The change is backward compatible as it is only applied to new consumers (with bumped API). Old consumers continue to behave as they do today.

Rejected Alternatives

  1. The group coordinator could trigger a rebalance when the static leader re-joins the group. The major advantage is that it would work for all client versions. The downside is that it would trigger a rebalance every time the leader leaves and re-joins the group. That goes against the initial goal of the static membership protocol.

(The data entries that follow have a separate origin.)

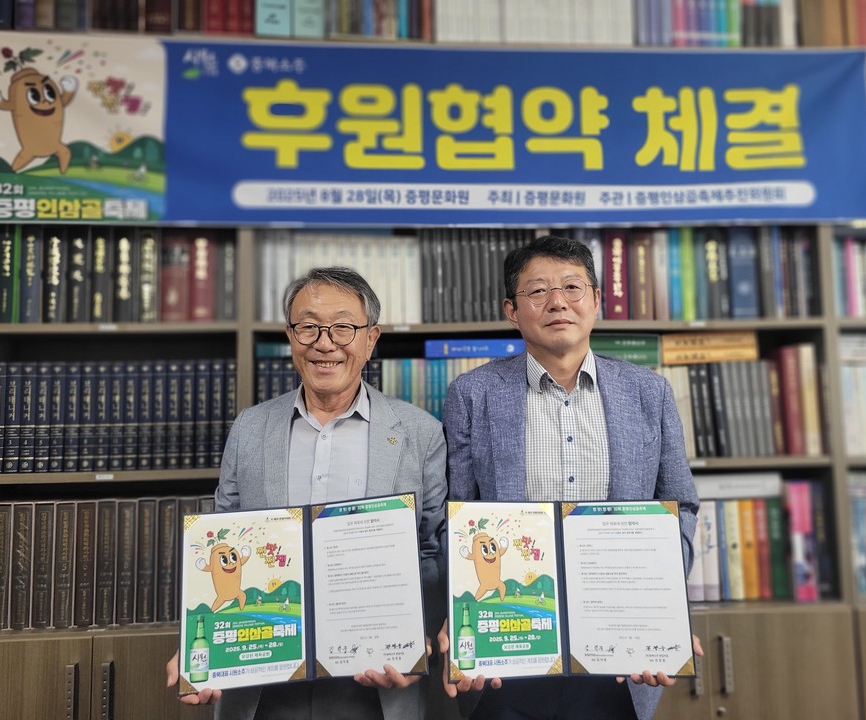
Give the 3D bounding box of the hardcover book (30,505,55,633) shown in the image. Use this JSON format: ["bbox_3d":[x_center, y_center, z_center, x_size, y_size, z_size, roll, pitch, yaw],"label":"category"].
[{"bbox_3d":[-1.011,0.537,1.969,0.052,0.318,0.230,-1,-5,-4],"label":"hardcover book"}]

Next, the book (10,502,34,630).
[{"bbox_3d":[-1.063,0.538,1.965,0.053,0.318,0.230,-1,-5,-4],"label":"book"}]

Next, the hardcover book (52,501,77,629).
[{"bbox_3d":[-0.959,0.536,1.973,0.053,0.318,0.230,-1,-5,-4],"label":"hardcover book"}]

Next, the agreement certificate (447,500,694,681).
[{"bbox_3d":[0.243,0.413,1.313,0.443,0.306,0.050,2,-16,-8],"label":"agreement certificate"}]

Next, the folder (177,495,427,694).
[{"bbox_3d":[-0.231,0.416,1.298,0.437,0.306,0.055,-7,-18,5],"label":"folder"}]

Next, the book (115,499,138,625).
[{"bbox_3d":[-0.803,0.535,1.984,0.051,0.318,0.230,-1,-5,-4],"label":"book"}]

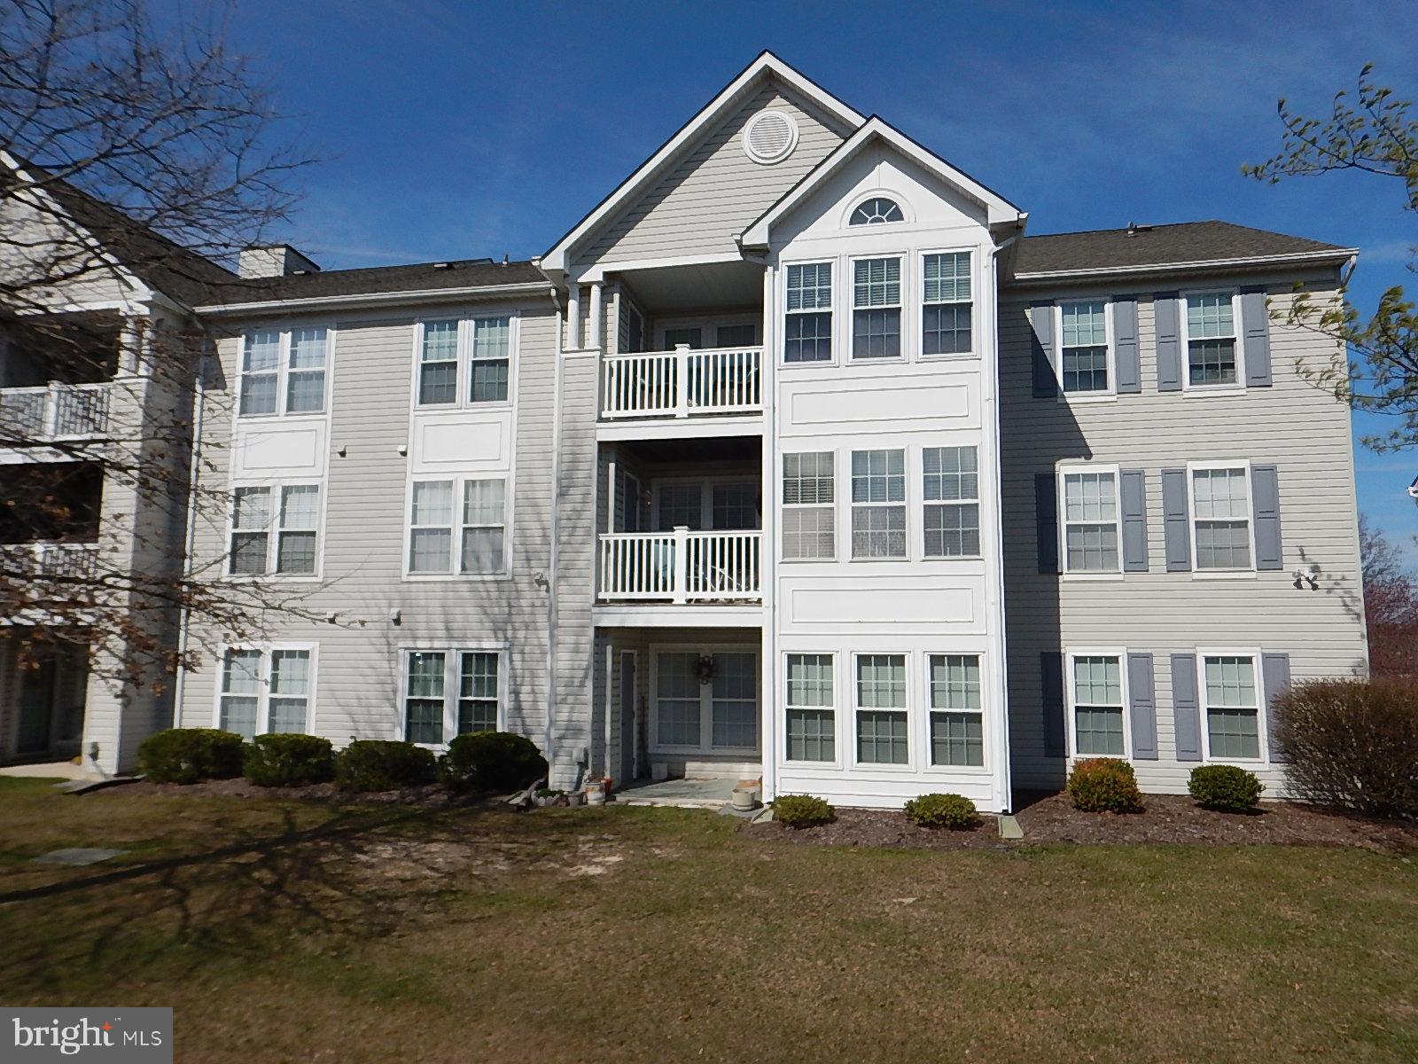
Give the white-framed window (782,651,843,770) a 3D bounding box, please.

  2. The group coordinator could parse all the assignments in the group, listen to metadata changes for the partitions, and trigger a rebalance when required. That would be clean. The main limitation is that the group coordinator does not parse the assignment as of today. They are just a bunch of bytes from its point of view. Changing this is a significant change in the protocol philosophy and a significant amount of work.
  3. When the leader re-joins the group, the group coordinator could tell the leader that it is new leader of the group (like we do for all other cases), give it all the subscriptions, and let it compute a new assignment. That would work if the assignors are deterministic. Unfortunately, assignors are most of the time deterministic given the exact same input. The issue is that the input of the assignor is an HashMap in the Java client so the ordering is not guarantee at all, especially because the re-joining leader has a new member id. Moreover, the order in the JoinGroupResponse is not guaranteed neither.
  4. Subscription changes are monitored by all the members whereas metadata changes are only monitored by the leader. We could relax this constrain and have all members monitor metadata changes as well. The main drawback of this option is that it could be chatty on the wire because all members would try to trigger a rebalance when the metadata changes.